──────── Reading text ────────
It would probably be accurate to say that I find the prospect of consuming human milk to be roughly commensurate with that of consuming human flesh. And this throws up an interesting observation: we seem, in Britain at least, to consume an animal’s milk roughly to the same degree as we consume its flesh. For example, almost everyone eats beef, and almost everyone drinks cow’s milk. Mutton is less commonly eaten than beef, and sheep’s milk is correspondingly less popular than cow’s milk, although some do drink it. Goat meat is not very widely consumed, and goats’ milk does not seem to be very widely quaffed either. Almost nobody eats horse (wittingly at least), and almost nobody drinks horse milk.

Thus, from these wholly unscientific meanderings we can infer a roughly direct proportionality between milk and meat consumption. And yes, I am aware that this would render those who consume breast milk on a par with Jeffrey Dahmer; I am perfectly willing to accept this as a corollary of my argument. What is more difficult is a rather obvious anomaly: pigs.

For many, many people eateth of the swine. But nobody drinketh of its milk. Why is that? I’m sure there is some perfectly reasonable explanation – I’ve heard it said that pigs are hard to milk – but I prefer to leave it as a mystery. The Great Pigs’ Milk Mystery.

And while we’re at it, why does nobody eat turkey eggs?
──────── Dataset entries ────────
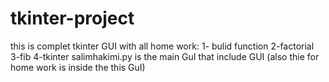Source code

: # tkinter-project

this is complet tkinter GUI
with all home work:
1- bulid function
2-factorial
3-fib
4-tkinter
salimhakimi.py is the main GuI
that include GUI (also thie for home work is inside the this GuI)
────────
◆ Exercise 1
List every kind of milk that the passage on milk and meat mentions.
◆ Exercise 2
In the passage on milk and meat, do these statements agree with it: (a) the writer says almost nobody drinks horse milk; (b) the writer claims to have found why nobody drinks pigs' milk; (c) the writer calls the reasoning scientific? Answer yes or no for each, quoting the deciding words.
The rows were taken from a separate source.

◆ Output 1
Human milk, cow's milk, sheep's milk, goats' milk, horse milk, pigs' milk

◆ Output 2
(a) Yes: "almost nobody drinks horse milk."
(b) No: "but I prefer to leave it as a mystery."
(c) No: "from these wholly unscientific meanderings"